One night in 1963 Nelson and Winnie were awakened by the South African police.(Derenberg 1991, 104). The police took Nelson away to jail. . He was sentenced to life imprisonment. Nelson was sent to Robben Island.

That was the state’s most guarded prison, ships couldn’t come near it. It was considered a prison that no one could escape from. In 1983 and 1984 headlines started saying things like FREE MANDELA and LET MANDELA GO. People wanted to free Nelson so much that the whole world started to notice. Soon the United States and Great Britain were naming streets and parks after him.

Human rights groups and universities were giving him honors and awards(Conolly 2000, 155). In 1984 a reporter was allowed to see Nelson for the first time. Nelson was offered his freedom in 1985 by president Botha, but Nelson refused it. Botha said that in order to go free Nelson had to agree to a lot of conditions: he had to live in the transkei and formally reject violence, among others. Nelson refused(Steoff 1990 168).

In 1989 F.W. de Klerk became the president of South Africa instead of Botha. In 1990 de Klerk made some amazing statements: The ANC and sixty other organizations would be allowed to operate legally. Restrictions on three hundred and seventy-four people would be lifted. There would be a temporary halt to executions.

The national state of emergency would soon be lifted. The government was committed to implementing a new constitution with no domination. And I am now in a position to announce that Mr. Nelson Mandela will be released at Victor Verster Prison. .

. . We would like Mr. Mandela’s release to take place in a dignified and orderly manner(Derenberg 1991, 190). On Sunday the 11th of February 1990 at 4:15 Nelson Mandela was finally free.

He had been in jail for 27 years. After leaving prison, Mandela agreed to suspend an armed struggle the ANC had been waging against the South African government. Over the objections of more radical ANC members, he urged conciliation with South African President de Klerk and other government leaders. He sought to obtain political power for the country’s blacks in a peaceful way(Katz 1995, 99). In 1990 and 1991, the government repealed the laws that formed the legal basis of apartheid.

But Mandela also negotiated an end to other forms of racial injustice, including laws that denied blacks the right to vote in national and provincial elections. The first truly open national elections in which all races could vote were held in April 1994. The ANC won a majority of the seats in the country’s National Assembly, and Mandela became president(Conolly 2000, 145). After his release in 1990 he played a pivotal role as ANC president in negotiating the end of apartheid. In 1993 he shared the Nobel Peace Prize with South African President F.W.

de Clerk and a year later, at age 75, was elected president himself. On Dec. 10, 1996 amid chants of Power to the people! Mandela signed the country’s new constitution, which includes sweeping human-rights and antidiscrimination guarantees. Mandela stepped down a president in June 1999, having groomed Deputy President Thabo Mbeki as his successor for years. He left behind a country still troubled by racial hatred, crushing poverty and staggering violent crime.

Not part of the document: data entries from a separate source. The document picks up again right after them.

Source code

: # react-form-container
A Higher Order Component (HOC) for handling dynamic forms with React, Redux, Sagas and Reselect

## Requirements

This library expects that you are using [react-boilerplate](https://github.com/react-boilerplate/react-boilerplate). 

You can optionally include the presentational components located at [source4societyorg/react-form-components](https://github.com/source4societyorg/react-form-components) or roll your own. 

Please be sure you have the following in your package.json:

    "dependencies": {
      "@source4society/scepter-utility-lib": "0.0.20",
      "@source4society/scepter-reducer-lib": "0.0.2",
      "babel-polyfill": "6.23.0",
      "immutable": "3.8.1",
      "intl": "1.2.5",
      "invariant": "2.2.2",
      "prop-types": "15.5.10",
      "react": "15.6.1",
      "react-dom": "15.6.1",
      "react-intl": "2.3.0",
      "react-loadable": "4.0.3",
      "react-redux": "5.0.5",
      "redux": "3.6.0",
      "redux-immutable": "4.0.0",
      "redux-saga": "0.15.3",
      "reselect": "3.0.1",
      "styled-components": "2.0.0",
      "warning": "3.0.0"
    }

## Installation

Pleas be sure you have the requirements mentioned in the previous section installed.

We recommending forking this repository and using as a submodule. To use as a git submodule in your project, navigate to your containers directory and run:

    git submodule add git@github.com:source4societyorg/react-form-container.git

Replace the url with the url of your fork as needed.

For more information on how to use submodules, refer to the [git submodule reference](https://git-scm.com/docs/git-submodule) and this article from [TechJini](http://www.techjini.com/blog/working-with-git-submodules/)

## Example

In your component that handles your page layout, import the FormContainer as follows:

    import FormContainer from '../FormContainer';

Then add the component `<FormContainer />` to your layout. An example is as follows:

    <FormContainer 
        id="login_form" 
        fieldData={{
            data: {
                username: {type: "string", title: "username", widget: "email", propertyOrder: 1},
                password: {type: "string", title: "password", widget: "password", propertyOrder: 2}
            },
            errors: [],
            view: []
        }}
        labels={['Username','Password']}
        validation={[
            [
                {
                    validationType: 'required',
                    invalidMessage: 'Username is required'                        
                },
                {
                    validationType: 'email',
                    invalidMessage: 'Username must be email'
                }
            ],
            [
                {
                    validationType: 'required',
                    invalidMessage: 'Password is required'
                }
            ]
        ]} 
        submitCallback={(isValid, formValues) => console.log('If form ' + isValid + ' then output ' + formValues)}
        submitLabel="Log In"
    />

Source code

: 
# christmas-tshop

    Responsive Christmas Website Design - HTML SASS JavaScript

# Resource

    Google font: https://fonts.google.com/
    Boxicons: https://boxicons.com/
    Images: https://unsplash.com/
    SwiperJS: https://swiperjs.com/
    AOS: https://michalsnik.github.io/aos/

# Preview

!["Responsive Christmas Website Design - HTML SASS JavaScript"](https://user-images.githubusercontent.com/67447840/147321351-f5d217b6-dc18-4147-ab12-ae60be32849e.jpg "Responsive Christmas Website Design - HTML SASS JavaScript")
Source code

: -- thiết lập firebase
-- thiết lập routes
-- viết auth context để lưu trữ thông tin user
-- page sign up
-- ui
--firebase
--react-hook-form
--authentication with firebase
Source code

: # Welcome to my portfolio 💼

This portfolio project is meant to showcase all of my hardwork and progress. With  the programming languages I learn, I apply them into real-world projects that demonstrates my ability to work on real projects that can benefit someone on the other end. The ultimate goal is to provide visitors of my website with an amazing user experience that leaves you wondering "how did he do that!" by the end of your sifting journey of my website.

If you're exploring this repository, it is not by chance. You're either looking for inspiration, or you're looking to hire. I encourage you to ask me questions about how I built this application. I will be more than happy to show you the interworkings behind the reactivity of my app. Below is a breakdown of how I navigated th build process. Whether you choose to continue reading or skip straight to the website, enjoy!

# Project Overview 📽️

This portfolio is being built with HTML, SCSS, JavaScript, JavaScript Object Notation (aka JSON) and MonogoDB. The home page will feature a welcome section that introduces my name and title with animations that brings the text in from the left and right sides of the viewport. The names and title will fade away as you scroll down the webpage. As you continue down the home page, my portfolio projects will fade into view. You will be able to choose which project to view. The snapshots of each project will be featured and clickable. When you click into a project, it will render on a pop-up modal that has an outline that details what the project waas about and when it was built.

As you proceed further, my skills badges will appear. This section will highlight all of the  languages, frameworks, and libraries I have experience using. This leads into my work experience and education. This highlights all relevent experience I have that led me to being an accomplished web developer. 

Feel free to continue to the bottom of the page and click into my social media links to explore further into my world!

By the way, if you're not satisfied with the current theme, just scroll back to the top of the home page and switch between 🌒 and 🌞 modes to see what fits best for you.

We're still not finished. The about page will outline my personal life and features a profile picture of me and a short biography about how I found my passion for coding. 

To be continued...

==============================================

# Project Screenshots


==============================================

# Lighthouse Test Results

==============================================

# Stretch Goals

But he remains the most revered man in the country, credited with a remarkable transition from tyranny to democracy, and a commitment to reconciliation that saved the country from a violent bloodbath. After a messy divorce from his high-profile wife Winnie Madikizela in 1996, he married Graca Machel, widow of former Mozambican president Samora Machel, on his 80th birthday in July 1998. Upon his retirement, he said he planned to enjoy the peace and freedom that took a lifetime to achieve, living in his native Eastern Cape village, spending time with his wife and grandchildren and writing his memoirs(Conolly 2000, 199).